Aber alles natürlich kalter Kaffee, nur die Spitze des Eisbergs, gegenüber dieser OJ-Doku, die einfach mal hingeht und ALLES erzählt, und das zurecht! Ich konnte irgendwann um viertel vor vier morgens nicht mehr, was ungefähr an der 40-Minuten-Marke der dritten Folge passierte, also fast exakt zum Mid-Point der gesamten Doku (Wenn man ein Kapitel nennen müsste, dann würde es sicher "The Bronco Chase" heißen). Es ist so krass. Man kriegt eigentlich noch seperate Dokus über die Watts-Riots von 1968, über die University-of-California-Footballmannschaft unter dem Eindruck von OJ, über die unterschiedlichen Polizeireformen in Los Angeles, über Rodney King und den Fall einer 15jährigen Schwarzen, die von einer koreanischen Späti-Besitzerin hinterrücks erschossen wurde ohne ersichtlichen Grund, über das Rennen zum Yardage-Rekord der Buffallo Bills. Was hier konfus und überladen wirkt, passiert aus hochsinnvollen Gründen auch in der Ausführlichkeit, weil es so wirklich auch dem letzten Trottel ein hervorragendes Gefühl vermittelt, was es bedeutet, Amerikaner in der modernen Zeit zu sein, und wie man automatisch, quasi ab Geburt, mit der Hautfarbe einem "Team" zugeordnet wird, dessen Konkurrenz zum Gegner nicht nur institutionell, sondern auch kulturell komplett eingeschliffen ist in die dortige Gesellschaftsordnung, so sehr, dass man teilweise fast von einer informellen, "höflicheren" Version Südafrikas unter der Apartheit zu sehen glaubt. Und in vermeintlichen Gemeinsamkeiten (Wie den Riots in Compton) sehr präzise die Unterschiede merkt: Natürlich erinnerten die Bilder an G20, aber in Hamburg haben die Einwohner nicht ihr eigenes, sehr nett gentrifiziertes Viertel zerlegt, weil ihnen als Community konkrete Ungerechtigkeit wiederfuhr - es brach sich zwar Wut bahn, aber kalkuliert, ritualisiert. Die Rodney-King-Unruhen hingegen waren nackter Zorn, wie er nur nach Jahrzehnten an Unterdrückung, Verzweiflung und sozialer Vernachlässigung entstehen kann; der Punkt, an dem es den Unterdrückten egal ist, wenn sie in den Augen ihrer Unterdrücker als die Tiere rüberkommen, als die sie sowieso betrachtet werden, weil es buchstäblich egal ist, was sie machen und was sie sind.

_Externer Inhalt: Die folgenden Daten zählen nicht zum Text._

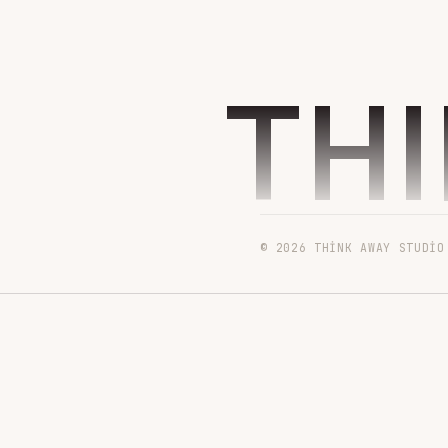
TH
© 2026 THINK AWAY STUDIO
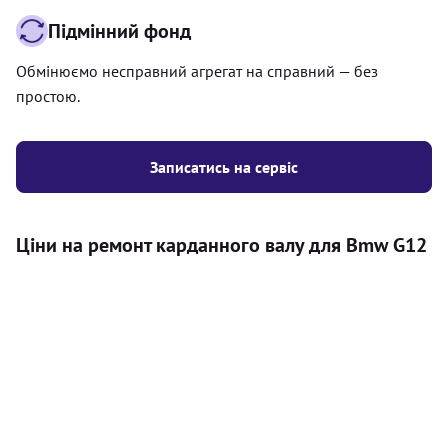
Підмінний фонд
Обмінюємо несправний агрегат на справний — без
простою.
Записатись на сервіс
Ціни на ремонт карданного валу для Bmw G12
Послуга
Ціна
Карданний вал
Діагностика карданного валу на авто (
500
візуальний огляд, перевірка люфтів та стану
грн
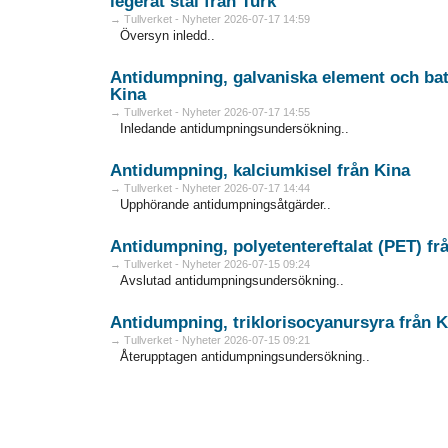
legerat stål från Turk
→ Tullverket - Nyheter 2026-07-17 14:59
Översyn inledd..
Antidumpning, galvaniska element och batt
Kina
→ Tullverket - Nyheter 2026-07-17 14:55
Inledande antidumpningsundersökning..
Antidumpning, kalciumkisel från Kina
→ Tullverket - Nyheter 2026-07-17 14:44
Upphörande antidumpningsåtgärder..
Antidumpning, polyetentereftalat (PET) fr
→ Tullverket - Nyheter 2026-07-15 09:24
Avslutad antidumpningsundersökning..
Antidumpning, triklorisocyanursyra från K
→ Tullverket - Nyheter 2026-07-15 09:21
Återupptagen antidumpningsundersökning..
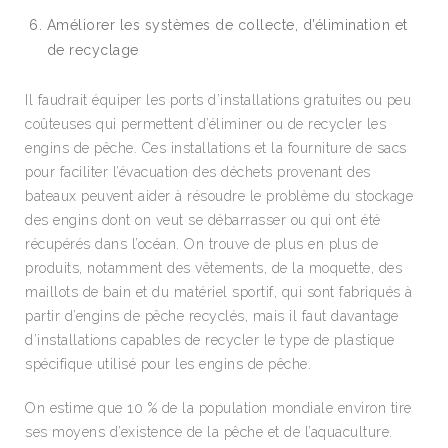
Améliorer les systèmes de collecte, d’élimination et
de recyclage
Il faudrait équiper les ports d’installations gratuites ou peu
coûteuses qui permettent d’éliminer ou de recycler les
engins de pêche. Ces installations et la fourniture de sacs
pour faciliter l’évacuation des déchets provenant des
bateaux peuvent aider à résoudre le problème du stockage
des engins dont on veut se débarrasser ou qui ont été
récupérés dans l’océan. On trouve de plus en plus de
produits, notamment des vêtements, de la moquette, des
maillots de bain et du matériel sportif, qui sont fabriqués à
partir d’engins de pêche recyclés, mais il faut davantage
d’installations capables de recycler le type de plastique
spécifique utilisé pour les engins de pêche.
On estime que 10 % de la population mondiale environ tire
ses moyens d’existence de la pêche et de l’aquaculture.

Da schließt die Ausführlichkeit der Dokureihe jede ansonsten bequem vorhandene Tür zu, durch die man sich aus Komfortgründen ethisch verpieseln könnte, und allein das finde ich schon stark, dass die Doku es geschafft hat.

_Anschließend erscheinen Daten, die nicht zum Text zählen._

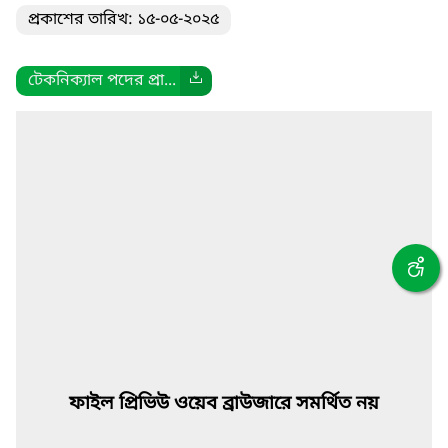
প্রকাশের তারিখ: ১৫-০৫-২০২৫
টেকনিক্যাল পদের প্রা...
ফাইল প্রিভিউ ওয়েব ব্রাউজারে সমর্থিত নয়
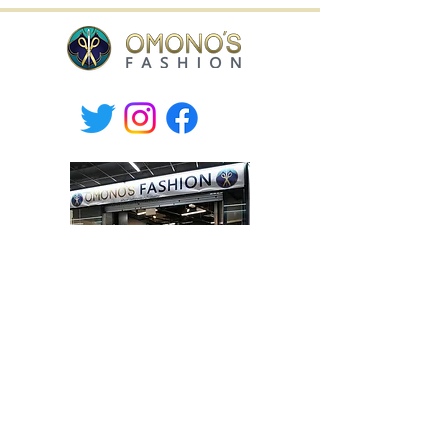
Willa Shopping Center,
Hämeenkatu 9, Hyvinkää, Finland
tel.
+358-400 149830
Mon-Fri 10.30-19, Sat 10-17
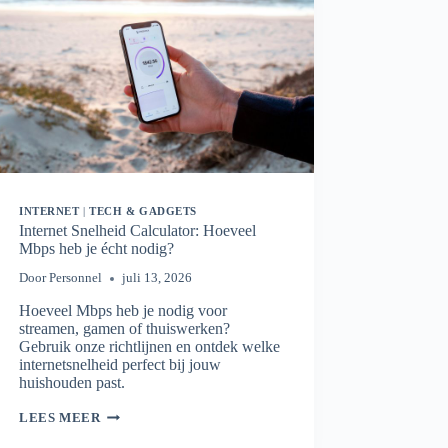
INTERNET
|
TECH & GADGETS
Internet Snelheid Calculator: Hoeveel
Mbps heb je écht nodig?
Door
Personnel
juli 13, 2026
Hoeveel Mbps heb je nodig voor
streamen, gamen of thuiswerken?
Gebruik onze richtlijnen en ontdek welke
internetsnelheid perfect bij jouw
huishouden past.
INTERNET
LEES MEER
SNELHEID
CALCULATOR:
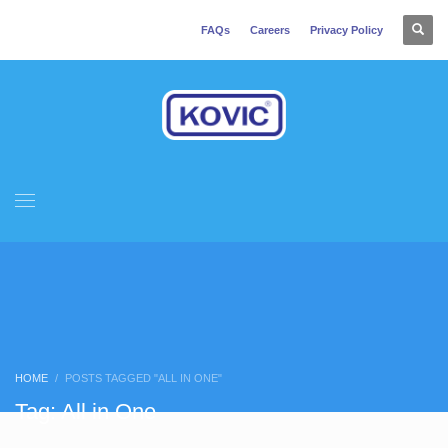
FAQs
Careers
Privacy Policy
HOME
POSTS TAGGED "ALL IN ONE"
Tag: All in One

Interessant finde ich, dass die Doku sich trotz allem die Mühe macht, nicht in repetitiven Agitprop umzukippen, also dem LAPD immer auch eine offene Stimme lässt und diese dem Zuschauer überlässt, zu werten. Ich hatte aus Gründen, die hier jetzt keine Rolle spielen, vor nicht allzu langer Zeit sehr engen Kontakt mit einem immer noch aktiv im Dienst befindlichen Berliner Polizisten. Der Typ hat Linke echt gehasst, also wirklich gehasst, aber auch aus sehr menschlichen Gründen: Weil er (Ich nehme an durch Häusserrräumungen) panische Angst vor Feuer und Verbrennungen hatte. Wir sind alle Menschen, aber wenn wir das nicht jeden Tag aufs neue einander vorleben, wirds richtig, richtig arg.

Aber jetzt erstmal weiter mit "The Bronco Chase".